Horastrea indica
- Conservation status: Least Concern (IUCN 3.1)

Scientific classification
- Kingdom: Animalia
- Phylum: Cnidaria
- Subphylum: Anthozoa
- Class: Hexacorallia
- Order: Scleractinia
- Family: Coscinaraeidae
- Genus: Horastrea Pichon, 1971
- Species: H. indica
- Binomial name: Horastrea indica Pichon, 1971

= Horastrea =

- Authority: Pichon, 1971
- Conservation status: LC
- Parent authority: Pichon, 1971

Genus of corals

Horastrea is a monotypic genus of stony coral in the family Coscinaraeidae. It is represented by the single species Horastrea indica, the blister coral. It is native to the southwestern Indian Ocean where it is found in shallow water sandy reefs. It was first described by M Pichon in 1971.

==Description==
H. indica forms massive solid colonies, usually hemispherical in shape. The individual corallites, the stony cups in which the polyps sit, are plocoid (surrounded by a wall) in smaller colonies, becoming meandroid (several corallites inside a valley) in larger ones. There are three cycles of septa (stony ridges) inside the calyx and these continue as well-developed costae between the corallites. This is a zooxanthellate species containing microscopic symbiotic algae in the tissues which supplement the nutritional needs of the colony. This gives it a generally pale brown appearance, with contrasting oral discs of bluish-grey.
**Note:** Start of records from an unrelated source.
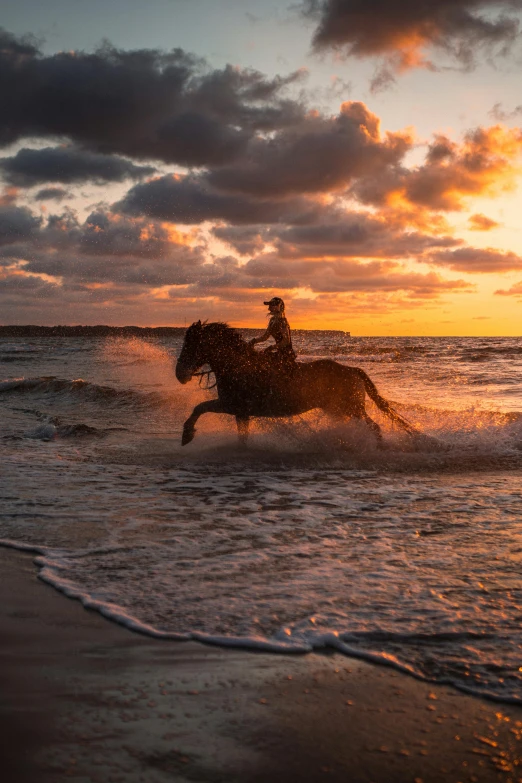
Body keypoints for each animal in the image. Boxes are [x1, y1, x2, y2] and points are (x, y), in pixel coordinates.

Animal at [173, 322, 416, 448]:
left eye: (191, 345)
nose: (179, 374)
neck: (238, 365)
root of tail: (352, 370)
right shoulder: (241, 412)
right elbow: (242, 436)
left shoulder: (231, 405)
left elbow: (199, 407)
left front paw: (187, 435)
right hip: (338, 411)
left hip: (352, 408)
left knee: (374, 426)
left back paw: (379, 448)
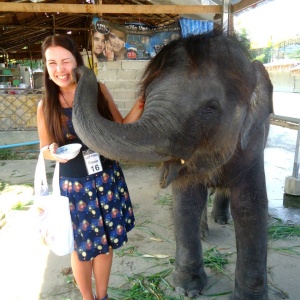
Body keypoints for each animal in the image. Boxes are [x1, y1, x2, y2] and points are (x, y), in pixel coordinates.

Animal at [72, 31, 272, 300]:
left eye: (211, 108)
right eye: (145, 99)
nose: (77, 67)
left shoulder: (254, 143)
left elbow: (250, 207)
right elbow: (187, 202)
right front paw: (187, 290)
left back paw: (221, 220)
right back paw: (205, 231)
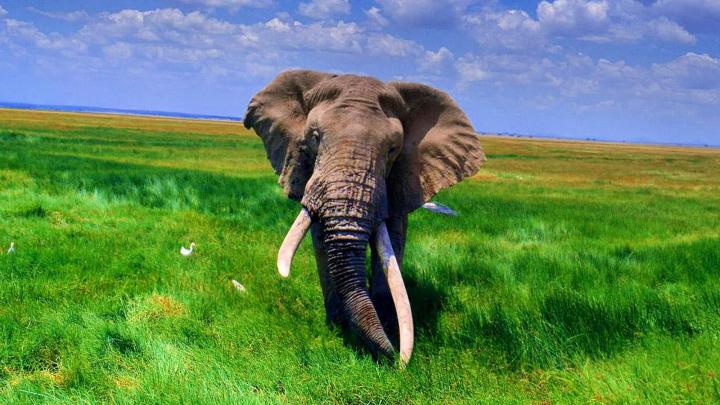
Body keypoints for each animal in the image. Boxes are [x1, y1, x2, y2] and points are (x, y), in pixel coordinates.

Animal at [244, 70, 485, 365]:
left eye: (393, 149)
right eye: (315, 137)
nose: (396, 360)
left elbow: (393, 239)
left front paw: (388, 325)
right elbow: (321, 242)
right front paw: (338, 328)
==Distribution and habitat==
H. indica is found in the southwestern Indian Ocean, its range extending from Somalia, Kenya, Tanzania and Mozambique to Madagascar, the Comoros, Mayotte, Mauritius, Réunion and the Seychelles. It inhabits sandy reefs at depths of less than 20 m.

==Status==
H. indica is an uncommon species of coral that was first described in 1971. Like other corals in the southwestern Indian Ocean, it faces threats from global warming, rising sea temperatures and the increasing occurrence of severe weather conditions. Bleaching events occur with rising sea temperatures and the corals become more prone to coral diseases. Ocean acidification affects corals as does increased siltation from human developments and mechanical damage to reefs from fishing activities. Previously assessed as a vulnerable species due to its restricted range and rarity, the International Union for Conservation of Nature reassessed its conservation status as least concern in 2024 based on updated population modelling.